AI does not specifically have trouble generating salads, but it is true that AIs have occasional difficulties with specific human extremities in making them look realistic. The original post that you cited talks specifically about the AI's incapability to make teeth and hands look real, but the salad is also a part of this equation and the question of why the generated image was not realistic.
AI is in its infancy as a technology, so it is understandable that there are some glitches as they are trained with more information and knowledge.
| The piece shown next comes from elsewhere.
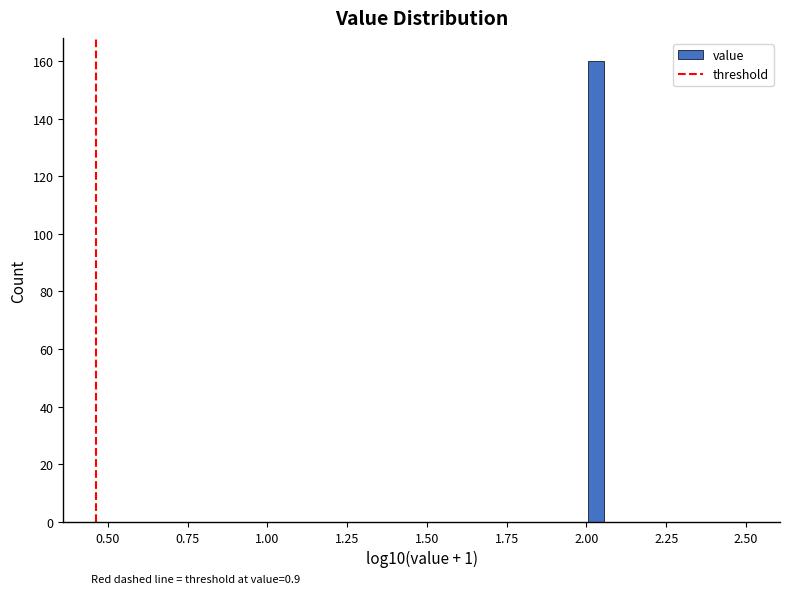

Around what value on the x-axis is the tallest bar? Give the approximate position of its centre, as read against the axis.

2.05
AIs are trained with real pictures and databases in order to create more realistic images, and they pull from this information to generate images that otherwise would not exist.
Miles Zimmerman, spokesperson of Stability AI explains in PetaPixel's piece Why AI Image Generators Can’t Get Hands Right that "Part of the reason AI image generators do so badly with hands is that in the datasets used to train the image synthesizers, humans display their extremities less visibly than their faces." He went on to add also the dilemma of positioning within reference images, saying "Hands also tend to be much smaller in the source images, as they are relatively rarely visible in large form." With this line of thought, any picture of a human eating a salad that is fed into AIs presumably feature salads, but not as the focal point. Because it is not as large or detailed as the human faces featured in stock images of people eating salads, AI oftentimes gets confused.
Salads were not the main issue here, but your original claim still initiates curiosity as to why AI generators are better at generating certain things over others. I would rate this claim as misleading as there is more going on here than just salads being a tough point for AI generation.